Problem description:
In the entries below, find the line with "Волгоградку обвиняют в" and the line with "sigurni kako bismo se snašli u njima.". Return those two lines and all lines between them, exactly.

Page-level text extractions:
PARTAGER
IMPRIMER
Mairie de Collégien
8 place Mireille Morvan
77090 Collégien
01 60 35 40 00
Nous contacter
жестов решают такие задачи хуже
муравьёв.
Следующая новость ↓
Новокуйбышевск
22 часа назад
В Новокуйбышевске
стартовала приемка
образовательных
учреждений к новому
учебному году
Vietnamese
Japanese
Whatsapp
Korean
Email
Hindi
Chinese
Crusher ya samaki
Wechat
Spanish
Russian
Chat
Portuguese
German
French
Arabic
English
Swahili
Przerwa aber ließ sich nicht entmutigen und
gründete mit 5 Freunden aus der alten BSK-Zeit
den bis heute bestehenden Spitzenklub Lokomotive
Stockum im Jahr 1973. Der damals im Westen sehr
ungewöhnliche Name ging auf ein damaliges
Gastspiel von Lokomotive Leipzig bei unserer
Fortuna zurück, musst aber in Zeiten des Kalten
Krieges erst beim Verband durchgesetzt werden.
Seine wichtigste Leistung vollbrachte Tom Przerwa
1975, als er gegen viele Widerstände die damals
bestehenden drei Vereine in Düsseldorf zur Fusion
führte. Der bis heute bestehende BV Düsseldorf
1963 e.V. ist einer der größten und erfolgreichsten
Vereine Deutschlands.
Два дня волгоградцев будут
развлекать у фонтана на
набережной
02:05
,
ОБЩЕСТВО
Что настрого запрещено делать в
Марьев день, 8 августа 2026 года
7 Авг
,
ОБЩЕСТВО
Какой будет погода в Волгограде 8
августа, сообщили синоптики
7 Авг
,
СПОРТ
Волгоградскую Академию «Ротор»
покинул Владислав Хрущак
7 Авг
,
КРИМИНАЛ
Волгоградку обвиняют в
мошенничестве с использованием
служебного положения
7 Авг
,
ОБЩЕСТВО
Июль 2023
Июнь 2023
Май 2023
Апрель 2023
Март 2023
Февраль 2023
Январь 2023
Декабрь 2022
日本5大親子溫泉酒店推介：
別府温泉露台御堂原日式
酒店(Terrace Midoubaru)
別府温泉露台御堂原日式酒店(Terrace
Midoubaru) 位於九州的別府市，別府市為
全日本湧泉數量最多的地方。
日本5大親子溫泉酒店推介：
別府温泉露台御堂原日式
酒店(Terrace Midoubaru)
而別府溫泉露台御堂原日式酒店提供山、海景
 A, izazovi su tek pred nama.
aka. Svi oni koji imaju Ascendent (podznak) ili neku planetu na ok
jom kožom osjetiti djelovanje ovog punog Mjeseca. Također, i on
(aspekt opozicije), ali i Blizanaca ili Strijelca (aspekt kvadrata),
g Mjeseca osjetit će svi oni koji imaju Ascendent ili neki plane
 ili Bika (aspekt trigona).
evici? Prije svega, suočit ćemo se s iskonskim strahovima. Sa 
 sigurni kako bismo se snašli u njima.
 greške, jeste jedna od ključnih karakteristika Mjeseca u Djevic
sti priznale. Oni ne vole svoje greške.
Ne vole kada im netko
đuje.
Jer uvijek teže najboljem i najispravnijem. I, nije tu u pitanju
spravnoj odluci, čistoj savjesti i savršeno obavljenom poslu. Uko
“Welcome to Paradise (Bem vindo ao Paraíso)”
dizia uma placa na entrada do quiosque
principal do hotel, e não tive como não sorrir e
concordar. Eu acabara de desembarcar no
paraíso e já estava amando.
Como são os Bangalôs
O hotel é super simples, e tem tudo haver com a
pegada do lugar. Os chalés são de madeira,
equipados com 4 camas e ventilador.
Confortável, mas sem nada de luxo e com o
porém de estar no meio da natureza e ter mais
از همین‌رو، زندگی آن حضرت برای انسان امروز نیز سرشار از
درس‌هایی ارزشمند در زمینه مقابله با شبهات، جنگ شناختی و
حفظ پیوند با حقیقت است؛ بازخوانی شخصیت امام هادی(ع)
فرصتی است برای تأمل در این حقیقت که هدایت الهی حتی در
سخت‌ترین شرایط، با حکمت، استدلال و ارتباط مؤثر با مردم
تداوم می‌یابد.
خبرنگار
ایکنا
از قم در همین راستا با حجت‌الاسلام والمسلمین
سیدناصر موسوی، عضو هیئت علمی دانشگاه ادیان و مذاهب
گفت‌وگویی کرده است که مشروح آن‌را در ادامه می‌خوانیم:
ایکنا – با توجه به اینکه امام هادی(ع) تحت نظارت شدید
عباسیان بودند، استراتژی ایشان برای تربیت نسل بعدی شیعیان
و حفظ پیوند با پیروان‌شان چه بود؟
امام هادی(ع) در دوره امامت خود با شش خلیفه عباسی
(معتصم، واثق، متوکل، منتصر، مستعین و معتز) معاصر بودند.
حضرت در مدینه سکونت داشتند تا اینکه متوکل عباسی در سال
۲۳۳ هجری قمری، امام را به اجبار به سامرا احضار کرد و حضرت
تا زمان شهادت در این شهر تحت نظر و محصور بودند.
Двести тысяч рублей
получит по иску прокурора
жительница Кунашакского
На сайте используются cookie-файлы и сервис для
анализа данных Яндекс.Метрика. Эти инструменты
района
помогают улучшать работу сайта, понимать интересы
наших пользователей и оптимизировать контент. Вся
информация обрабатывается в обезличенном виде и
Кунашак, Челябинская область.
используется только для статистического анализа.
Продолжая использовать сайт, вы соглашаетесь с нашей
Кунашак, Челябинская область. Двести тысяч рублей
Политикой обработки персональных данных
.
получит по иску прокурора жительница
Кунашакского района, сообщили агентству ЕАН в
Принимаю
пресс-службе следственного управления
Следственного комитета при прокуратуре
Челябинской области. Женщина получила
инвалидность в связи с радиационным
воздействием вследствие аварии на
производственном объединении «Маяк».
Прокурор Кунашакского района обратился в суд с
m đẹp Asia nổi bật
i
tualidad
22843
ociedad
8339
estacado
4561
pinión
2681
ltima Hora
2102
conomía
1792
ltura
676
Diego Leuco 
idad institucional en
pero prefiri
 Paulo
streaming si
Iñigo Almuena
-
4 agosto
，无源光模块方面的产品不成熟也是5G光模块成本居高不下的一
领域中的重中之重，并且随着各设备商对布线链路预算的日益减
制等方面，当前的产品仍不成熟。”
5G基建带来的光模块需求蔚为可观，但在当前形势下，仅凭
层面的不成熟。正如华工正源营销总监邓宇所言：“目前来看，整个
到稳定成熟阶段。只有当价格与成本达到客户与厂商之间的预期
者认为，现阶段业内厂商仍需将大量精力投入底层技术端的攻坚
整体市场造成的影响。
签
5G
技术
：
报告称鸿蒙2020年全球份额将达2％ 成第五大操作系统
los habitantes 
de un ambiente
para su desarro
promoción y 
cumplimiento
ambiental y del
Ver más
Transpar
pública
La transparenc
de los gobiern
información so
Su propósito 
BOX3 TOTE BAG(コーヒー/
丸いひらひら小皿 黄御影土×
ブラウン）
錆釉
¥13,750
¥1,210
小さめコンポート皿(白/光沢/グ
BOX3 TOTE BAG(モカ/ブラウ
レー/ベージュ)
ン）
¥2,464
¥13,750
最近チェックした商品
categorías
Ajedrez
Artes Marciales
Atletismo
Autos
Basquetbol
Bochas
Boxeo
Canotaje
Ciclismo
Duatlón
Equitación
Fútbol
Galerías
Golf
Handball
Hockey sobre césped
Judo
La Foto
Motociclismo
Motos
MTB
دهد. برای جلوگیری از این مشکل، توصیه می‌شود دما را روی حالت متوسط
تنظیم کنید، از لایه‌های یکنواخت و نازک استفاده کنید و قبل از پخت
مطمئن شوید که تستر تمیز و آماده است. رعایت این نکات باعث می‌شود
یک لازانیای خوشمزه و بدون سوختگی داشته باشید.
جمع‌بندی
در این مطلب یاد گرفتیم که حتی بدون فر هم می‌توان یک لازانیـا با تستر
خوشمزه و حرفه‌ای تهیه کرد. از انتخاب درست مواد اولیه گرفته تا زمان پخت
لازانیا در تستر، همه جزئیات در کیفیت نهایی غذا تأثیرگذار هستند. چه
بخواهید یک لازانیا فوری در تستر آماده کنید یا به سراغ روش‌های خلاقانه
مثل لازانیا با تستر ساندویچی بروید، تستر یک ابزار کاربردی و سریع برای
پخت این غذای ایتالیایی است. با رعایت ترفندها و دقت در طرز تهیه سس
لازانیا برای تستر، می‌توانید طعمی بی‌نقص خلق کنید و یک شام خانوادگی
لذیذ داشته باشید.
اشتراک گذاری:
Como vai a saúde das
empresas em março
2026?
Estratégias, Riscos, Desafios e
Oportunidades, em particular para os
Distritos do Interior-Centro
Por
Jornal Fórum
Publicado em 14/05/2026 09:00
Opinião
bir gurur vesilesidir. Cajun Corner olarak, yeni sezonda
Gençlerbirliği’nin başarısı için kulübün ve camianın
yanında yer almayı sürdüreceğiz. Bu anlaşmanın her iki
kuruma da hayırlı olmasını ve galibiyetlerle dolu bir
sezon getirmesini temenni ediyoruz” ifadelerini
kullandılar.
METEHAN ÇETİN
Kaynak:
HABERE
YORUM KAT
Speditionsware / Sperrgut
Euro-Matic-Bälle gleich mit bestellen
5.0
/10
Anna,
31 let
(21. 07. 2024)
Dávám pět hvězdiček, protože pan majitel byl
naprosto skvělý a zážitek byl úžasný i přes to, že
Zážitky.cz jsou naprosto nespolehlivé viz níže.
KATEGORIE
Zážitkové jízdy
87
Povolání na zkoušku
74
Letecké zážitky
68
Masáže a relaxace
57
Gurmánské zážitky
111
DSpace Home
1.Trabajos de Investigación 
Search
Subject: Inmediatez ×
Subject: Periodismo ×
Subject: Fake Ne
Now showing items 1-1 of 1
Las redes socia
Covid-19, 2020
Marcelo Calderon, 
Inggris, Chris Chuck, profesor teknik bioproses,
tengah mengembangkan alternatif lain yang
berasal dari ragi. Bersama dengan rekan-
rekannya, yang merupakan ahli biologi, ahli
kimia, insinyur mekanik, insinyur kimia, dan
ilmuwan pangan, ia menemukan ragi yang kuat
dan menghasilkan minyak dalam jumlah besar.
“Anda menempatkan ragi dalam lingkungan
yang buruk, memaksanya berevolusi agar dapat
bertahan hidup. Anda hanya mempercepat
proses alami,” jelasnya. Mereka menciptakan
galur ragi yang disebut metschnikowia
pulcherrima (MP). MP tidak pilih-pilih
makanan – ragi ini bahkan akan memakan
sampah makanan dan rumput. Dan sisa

Task output:
Волгоградку обвиняют в
мошенничестве с использованием
служебного положения
7 Авг
,
ОБЩЕСТВО
Июль 2023
Июнь 2023
Май 2023
Апрель 2023
Март 2023
Февраль 2023
Январь 2023
Декабрь 2022
日本5大親子溫泉酒店推介：
別府温泉露台御堂原日式
酒店(Terrace Midoubaru)
別府温泉露台御堂原日式酒店(Terrace
Midoubaru) 位於九州的別府市，別府市為
全日本湧泉數量最多的地方。
日本5大親子溫泉酒店推介：
別府温泉露台御堂原日式
酒店(Terrace Midoubaru)
而別府溫泉露台御堂原日式酒店提供山、海景
 A, izazovi su tek pred nama.
aka. Svi oni koji imaju Ascendent (podznak) ili neku planetu na ok
jom kožom osjetiti djelovanje ovog punog Mjeseca. Također, i on
(aspekt opozicije), ali i Blizanaca ili Strijelca (aspekt kvadrata),
g Mjeseca osjetit će svi oni koji imaju Ascendent ili neki plane
 ili Bika (aspekt trigona).
evici? Prije svega, suočit ćemo se s iskonskim strahovima. Sa 
 sigurni kako bismo se snašli u njima.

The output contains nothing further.